For all the videos of beheadings Islamic State shamelessly posts on the Web, Islamists may one day say that they are American/Zionist forgeries, if that lie is tactically useful. In the West, meanwhile, there are many who want to hear that their own governments are the “root cause” of the violence. Cage is not some shabby outfit hidden in a London backstreet. Absurdly given their professed principles,the Quaker Joseph Rowntree Charitable Trust and the Anita Roddick Foundation have funded it.
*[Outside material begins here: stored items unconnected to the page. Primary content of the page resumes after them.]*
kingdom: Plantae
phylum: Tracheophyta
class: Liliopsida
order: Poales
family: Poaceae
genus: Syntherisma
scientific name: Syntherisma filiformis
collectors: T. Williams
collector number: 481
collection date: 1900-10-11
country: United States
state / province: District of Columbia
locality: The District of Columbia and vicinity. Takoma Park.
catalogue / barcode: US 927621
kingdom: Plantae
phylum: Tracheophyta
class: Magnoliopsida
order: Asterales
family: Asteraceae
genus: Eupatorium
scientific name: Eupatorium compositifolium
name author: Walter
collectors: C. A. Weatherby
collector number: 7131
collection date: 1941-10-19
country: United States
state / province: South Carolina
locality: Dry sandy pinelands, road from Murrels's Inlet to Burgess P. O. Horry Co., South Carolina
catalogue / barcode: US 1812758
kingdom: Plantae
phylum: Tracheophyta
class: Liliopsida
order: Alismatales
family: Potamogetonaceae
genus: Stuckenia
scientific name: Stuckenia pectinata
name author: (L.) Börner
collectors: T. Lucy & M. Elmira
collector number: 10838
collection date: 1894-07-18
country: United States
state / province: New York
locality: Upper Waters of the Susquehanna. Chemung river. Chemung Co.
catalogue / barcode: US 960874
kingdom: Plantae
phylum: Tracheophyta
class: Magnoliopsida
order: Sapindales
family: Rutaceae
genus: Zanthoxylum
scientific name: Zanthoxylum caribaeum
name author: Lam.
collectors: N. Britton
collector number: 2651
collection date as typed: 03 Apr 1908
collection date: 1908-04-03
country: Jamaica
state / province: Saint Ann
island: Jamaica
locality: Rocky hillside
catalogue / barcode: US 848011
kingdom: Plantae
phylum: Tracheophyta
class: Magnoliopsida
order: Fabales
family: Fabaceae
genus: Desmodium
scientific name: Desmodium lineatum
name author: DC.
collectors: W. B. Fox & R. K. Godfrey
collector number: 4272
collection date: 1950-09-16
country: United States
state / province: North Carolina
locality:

Amnesty International meanwhile tore up a hard-won reputation for impartiality, it had taken decades to build, just so it could ally with Cage. My friend and comrade Gita Sahgal, the head of Amnesty International’s gender unit in 2010, warned Amnesty  that allying with a jihadi advocacy group, whose members included supporters of the Taliban, undermined its fight against misogyny.

“The human rights movement must maintain an objective distance from groups and ideas that are committed to systematic discrimination and fundamentally undermine the universality of human rights,” she said.

No good did her clear and principled statement do her. Amnesty drove Sahgal out for taking her concerns to the press. I understand its motivation. Like Anita Roddick and the Quakers, Amnesty was appalled by Guantanamo Bay, the routine use of torture by Western states, and the extraordinary rendition of suspects.

But it could not stick to consistent principles. Like so many others, it could not condemn the crimes of the West and the crimes of radical Islam at the same time and for the same reasons.

There’s not much to hope for. But perhaps we can hope that the voracious barbarism of Islamic State will give that double-standard a fatal and long-overdue shock.